◆ TASK INSTRUCTIONS ◆
Using the records below, quote only the span that opens with the line containing "3: (193, 337, 0.87)" and closes with the line containing "28: (911, 462, 0.86)", exactly and inclusively.
'''
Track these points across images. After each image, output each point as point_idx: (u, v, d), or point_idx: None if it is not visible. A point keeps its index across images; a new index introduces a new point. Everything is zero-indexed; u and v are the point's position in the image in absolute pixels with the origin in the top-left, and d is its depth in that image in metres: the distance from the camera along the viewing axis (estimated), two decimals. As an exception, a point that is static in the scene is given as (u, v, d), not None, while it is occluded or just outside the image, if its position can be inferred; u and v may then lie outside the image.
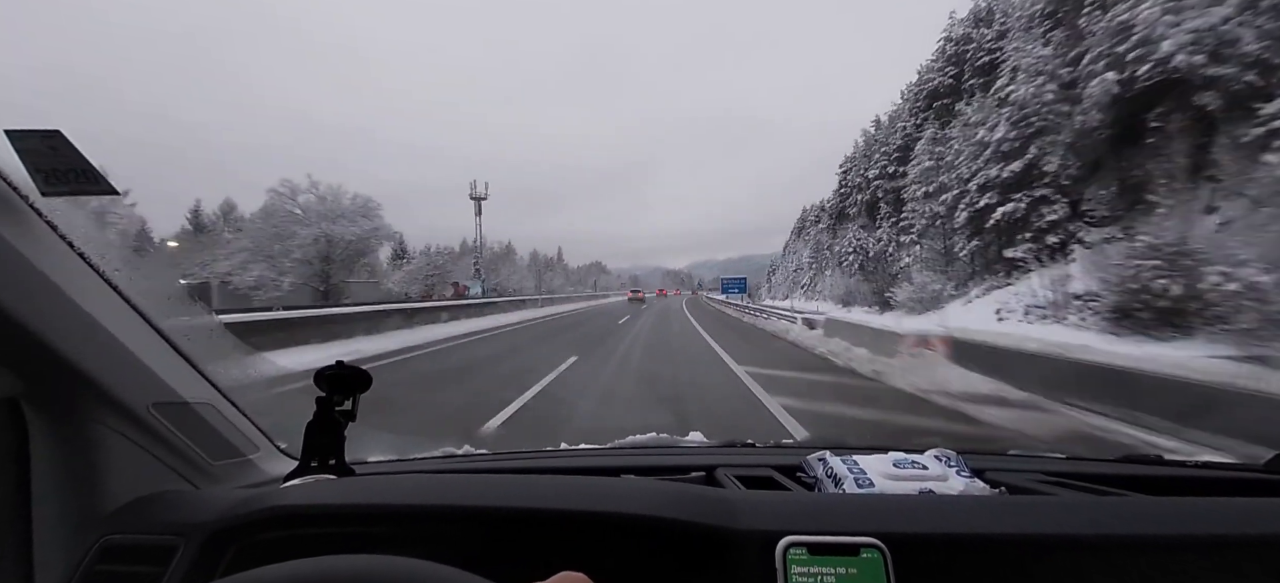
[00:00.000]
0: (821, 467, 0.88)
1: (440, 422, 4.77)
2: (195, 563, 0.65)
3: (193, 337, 0.87)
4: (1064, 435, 3.99)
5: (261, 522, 0.66)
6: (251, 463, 0.95)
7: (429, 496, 0.69)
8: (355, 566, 0.37)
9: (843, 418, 4.85)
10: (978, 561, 0.58)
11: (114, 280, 0.72)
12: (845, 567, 0.55)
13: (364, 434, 0.91)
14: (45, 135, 0.60)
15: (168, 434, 0.80)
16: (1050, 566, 0.58)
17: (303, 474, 0.82)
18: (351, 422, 0.86)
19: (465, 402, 5.66)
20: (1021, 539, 0.59)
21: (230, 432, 0.90)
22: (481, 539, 0.65)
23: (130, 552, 0.69)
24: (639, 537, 0.63)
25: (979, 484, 0.82)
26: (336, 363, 0.84)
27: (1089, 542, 0.58)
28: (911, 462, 0.86)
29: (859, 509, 0.66)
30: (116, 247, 0.75)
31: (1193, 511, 0.64)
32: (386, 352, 9.62)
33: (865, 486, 0.79)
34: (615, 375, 7.13)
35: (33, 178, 0.61)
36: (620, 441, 1.36)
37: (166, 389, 0.79)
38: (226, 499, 0.72)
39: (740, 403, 5.43)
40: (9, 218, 0.58)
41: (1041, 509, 0.66)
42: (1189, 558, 0.57)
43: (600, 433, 1.45)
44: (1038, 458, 1.09)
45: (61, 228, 0.65)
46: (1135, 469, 0.97)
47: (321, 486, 0.77)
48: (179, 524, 0.69)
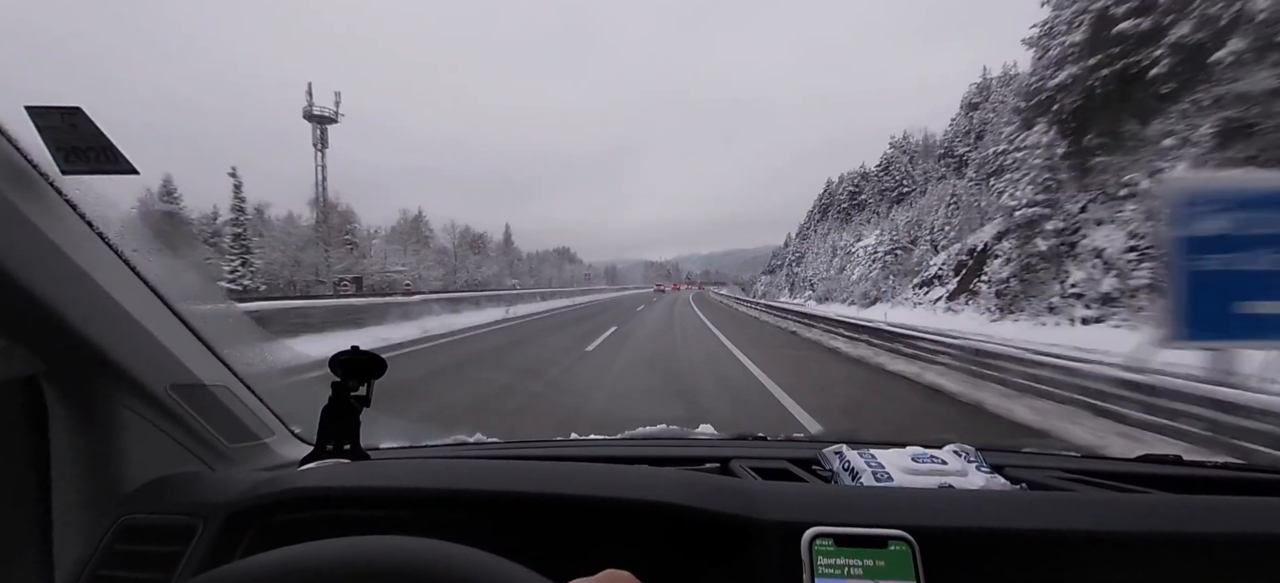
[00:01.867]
0: (838, 460, 0.87)
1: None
2: (214, 543, 0.65)
3: (209, 320, 0.88)
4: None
5: (280, 504, 0.66)
6: (267, 446, 0.95)
7: (447, 480, 0.68)
8: (384, 546, 0.37)
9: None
10: (1002, 556, 0.57)
11: (133, 262, 0.72)
12: (872, 559, 0.54)
13: (378, 421, 0.91)
14: (66, 112, 0.60)
15: (185, 416, 0.80)
16: (1074, 562, 0.57)
17: (318, 458, 0.82)
18: (366, 407, 0.86)
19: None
20: (1045, 535, 0.58)
21: (246, 415, 0.91)
22: (499, 525, 0.64)
23: (149, 532, 0.69)
24: (659, 525, 0.62)
25: (999, 480, 0.80)
26: (352, 348, 0.84)
27: (1112, 539, 0.58)
28: (930, 457, 0.84)
29: (882, 502, 0.64)
30: (136, 227, 0.75)
31: (1215, 509, 0.63)
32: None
33: (884, 479, 0.78)
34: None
35: (53, 156, 0.61)
36: (631, 431, 1.36)
37: (184, 371, 0.79)
38: (244, 481, 0.73)
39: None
40: (29, 196, 0.58)
41: (1064, 506, 0.65)
42: (1211, 557, 0.57)
43: (610, 425, 1.44)
44: (1054, 455, 1.07)
45: (81, 207, 0.65)
46: (1153, 468, 0.95)
47: (339, 469, 0.77)
48: (198, 505, 0.70)
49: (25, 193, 0.57)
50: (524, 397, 5.89)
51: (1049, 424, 4.36)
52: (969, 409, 5.31)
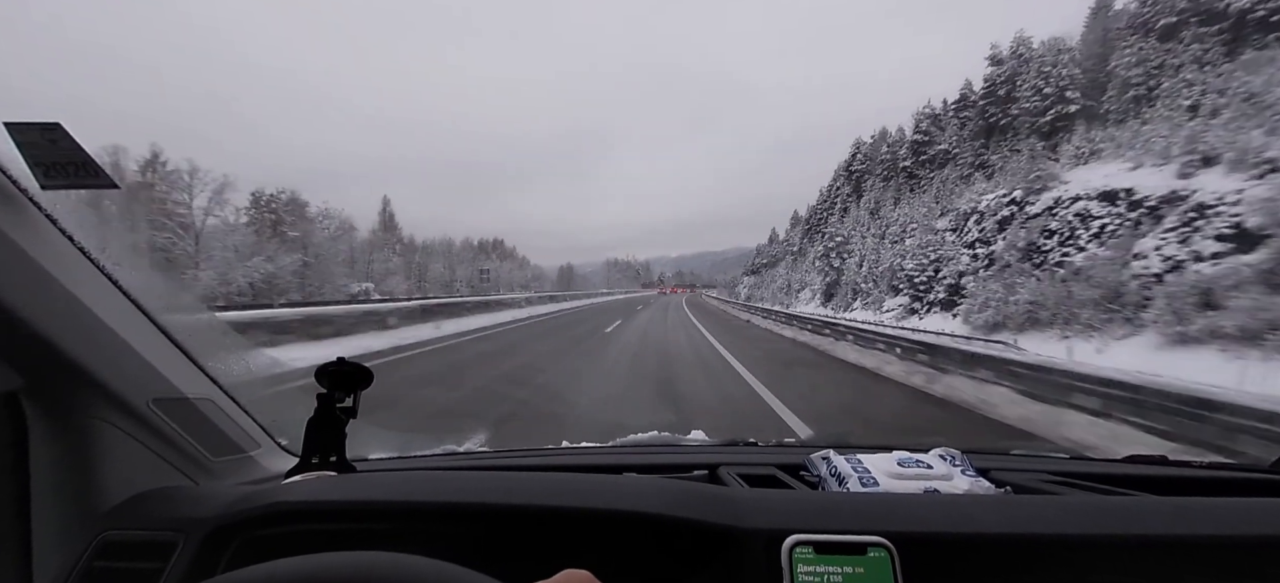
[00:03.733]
0: (825, 465, 0.87)
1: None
2: (195, 559, 0.64)
3: (192, 332, 0.87)
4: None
5: (263, 518, 0.65)
6: (252, 459, 0.94)
7: (431, 492, 0.68)
8: (359, 562, 0.36)
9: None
10: (985, 560, 0.57)
11: (113, 275, 0.72)
12: (852, 566, 0.55)
13: (364, 432, 0.90)
14: (45, 128, 0.60)
15: (168, 430, 0.79)
16: (1058, 566, 0.57)
17: (304, 471, 0.81)
18: (352, 419, 0.85)
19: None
20: (1029, 539, 0.59)
21: (231, 428, 0.90)
22: (484, 537, 0.64)
23: (129, 548, 0.68)
24: (642, 534, 0.62)
25: (984, 483, 0.81)
26: (338, 359, 0.84)
27: (1097, 542, 0.58)
28: (916, 461, 0.85)
29: (865, 508, 0.65)
30: (117, 240, 0.74)
31: (1200, 511, 0.63)
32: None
33: (870, 484, 0.79)
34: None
35: (32, 171, 0.61)
36: (621, 439, 1.36)
37: (167, 385, 0.78)
38: (227, 495, 0.72)
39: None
40: (8, 211, 0.58)
41: (1049, 509, 0.65)
42: (1196, 559, 0.57)
43: (601, 431, 1.44)
44: (1042, 457, 1.08)
45: (61, 221, 0.64)
46: (1140, 469, 0.96)
47: (323, 482, 0.76)
48: (179, 520, 0.69)
49: (4, 208, 0.57)
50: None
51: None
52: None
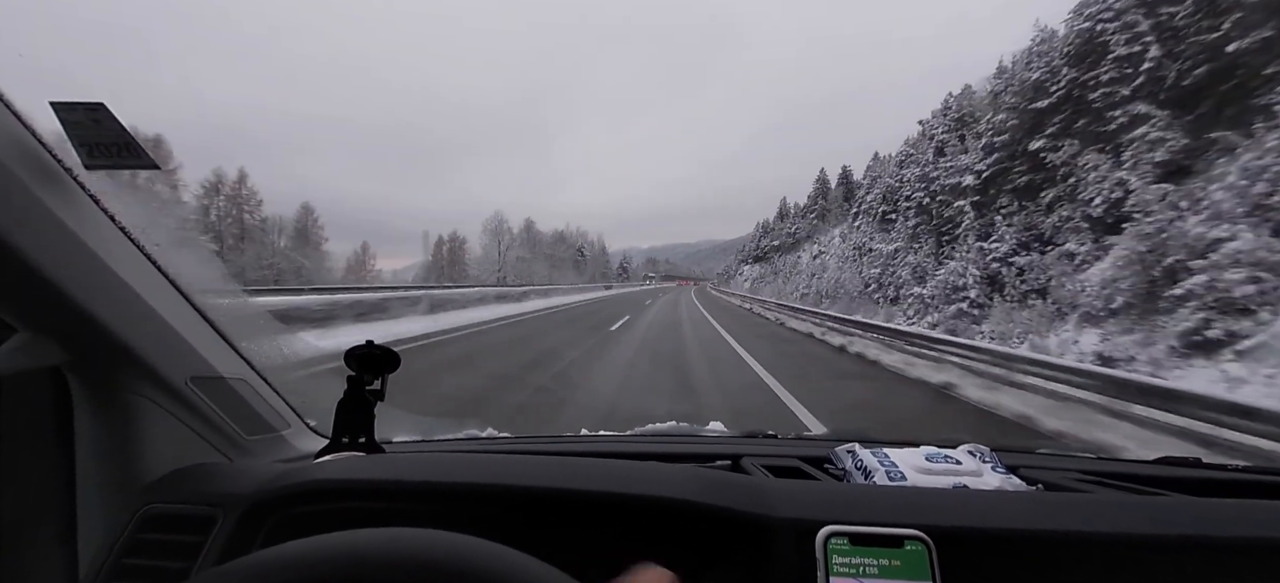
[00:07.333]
0: (851, 459, 0.86)
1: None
2: (234, 533, 0.66)
3: (227, 314, 0.89)
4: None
5: (300, 495, 0.67)
6: (283, 438, 0.96)
7: (464, 473, 0.69)
8: (416, 538, 0.37)
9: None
10: (1019, 558, 0.56)
11: (154, 256, 0.73)
12: (888, 559, 0.54)
13: (389, 415, 0.92)
14: (89, 108, 0.61)
15: (205, 408, 0.81)
16: (1092, 565, 0.56)
17: (334, 451, 0.83)
18: (381, 401, 0.87)
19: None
20: (1063, 537, 0.57)
21: (263, 408, 0.92)
22: (514, 518, 0.65)
23: (171, 521, 0.70)
24: (671, 521, 0.62)
25: (1015, 481, 0.79)
26: (367, 342, 0.85)
27: (1132, 541, 0.57)
28: (944, 456, 0.83)
29: (897, 501, 0.64)
30: (158, 222, 0.76)
31: (1237, 513, 0.61)
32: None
33: (897, 479, 0.77)
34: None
35: (77, 150, 0.62)
36: (640, 428, 1.36)
37: (204, 364, 0.80)
38: (263, 473, 0.74)
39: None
40: (54, 190, 0.59)
41: (1083, 507, 0.64)
42: (1231, 561, 0.56)
43: (618, 420, 1.45)
44: (1070, 456, 1.06)
45: (104, 201, 0.66)
46: (1172, 471, 0.93)
47: (356, 461, 0.77)
48: (217, 495, 0.71)
49: (51, 188, 0.58)
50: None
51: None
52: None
'''
◆ TASK RESULT ◆
3: (193, 337, 0.87)
4: (1064, 435, 3.99)
5: (261, 522, 0.66)
6: (251, 463, 0.95)
7: (429, 496, 0.69)
8: (355, 566, 0.37)
9: (843, 418, 4.85)
10: (978, 561, 0.58)
11: (114, 280, 0.72)
12: (845, 567, 0.55)
13: (364, 434, 0.91)
14: (45, 135, 0.60)
15: (168, 434, 0.80)
16: (1050, 566, 0.58)
17: (303, 474, 0.82)
18: (351, 422, 0.86)
19: (465, 402, 5.66)
20: (1021, 539, 0.59)
21: (230, 432, 0.90)
22: (481, 539, 0.65)
23: (130, 552, 0.69)
24: (639, 537, 0.63)
25: (979, 484, 0.82)
26: (336, 363, 0.84)
27: (1089, 542, 0.58)
28: (911, 462, 0.86)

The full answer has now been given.